Key the Elder was not channelling his Russian counterpart Putin, who is no stranger to topless imagery. There's Putin topless riding a horse, fishing, hunting. Basically, any excuse to go shirtless.

Her final effort, on the day she announced her departure, was a report lifted from the Hollywood news site Deadline, that Martin Henderson was joining the cast of Grey's Anatomy. The Herald website covered the same news in a brief un-bylined news story, quoting the same website, on the same day.

Where she did seem to have a relationship was with the new Mediaworks leadership, with whom she clearly shared a low opinion of John Campbell. Between March and May, she had her byline on no fewer than eight Campbell pieces, including two in which she blamed Campbell (and his refusal to have a sidekick) for female journalists leaving TV3, and one in which she accused him of acting "like an insolent child":

Campbell, a former share trader, was little amused at comments made by John Key, a former broker, who declared last week he has little sympathy for a programme on a private station that needs to net commercial returns for shareholders.

Key branded it an "entertainment" show which got Campbell's Y-fronts in a knot.

Campbell retaliated on air like an insolent child - he played Robbie Williams' Let Me Entertain You in the opening credits of his show, and signed off: "I hope we entertained you".

Let's hope the Campbell Live fracas has not turned into an ego platform for a man who couldn't see the writing on the wall early enough.

Now that she's officially on Team Christie, Glucina will presumably have to leave off the simpering over Hosking. So what will Scout actually do?

The promo video promises "breaking entertainment and celebrity news", meaning it will – as the Stuff and the Herald websites do constantly – repackage foreign entertainment news, for which there is a solid public appetite. There will be the usual pillaging of the social media production of local sportspeople and their significant others.  

We'll hear from the eastern suburbs/Auckland National Party social axis: Max Key and his shiny friends and the various functions to which Julie Christie accompanies a Minister of the Crown. Glucina also understands the mediated and managed world of the local "event" scene, which is mostly about people claiming their celebrity by going to achingly dull product launches for the free drinks. She showed a notable work ethic in trudging along to those when she wrote Spy, but may now delegate that task to Scout's unpaid interns (yes, really).

Scout may, as the story implies, get some political gossip from Gower, but I think TV3's political editor would need to be very careful about that. They're citing TMZ as an influence, so they may be in the market for paparazzi. But I can't see them having the bank to compete with the women's mags there.
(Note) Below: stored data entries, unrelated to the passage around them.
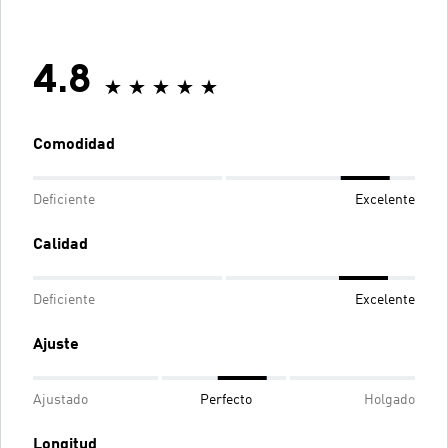
4.8
Comodidad
Deficiente
Excelente
Calidad
Deficiente
Excelente
Ajuste
Ajustado
Perfecto
Holgado
Longitud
Maybe they'll move into some of the scuttlebutt space surrendered by a somewhat chastened Cameron Slater, but in more of a "Guess Who Don't Sue" vein.

But the more I look at it, the more I see Scout as a cog in the Mediaworks machine; recursively making media about Mediaworks assets. As Day reports: "Bachelor star Art Green has signed on to do a series, and Bella Henry (Paul Henry's daughter) will host a show about Tinder dating called Bella Finds a Fella." Its output will be fed into Mediaworks news properties and breakfast radio shows and it'll get the inside running on whatever Mediaworks Nine Live is touring. That's essentially the model at Mediaworks now.

As a joint venture between Mediaworks and Glucina, Scout will presumably be outside the bailiwick of news chief Mark Jennings, which possibly comes as a relief to Jennings and his journalists. It may come in under Julie Christie's self-appointed role as acting manager of TV and video strategy, which you'd think would loosen its ethical boundaries somewhat.

But Day's otherwise very good story leaves hanging one tidbit any gossip site would surely seize on. How does a 42 year-old woman who's had a part-time job at a newspaper and a PR company with no clients afford lately to buy a "big" house in Ponsonby and invest in a new media joint venture?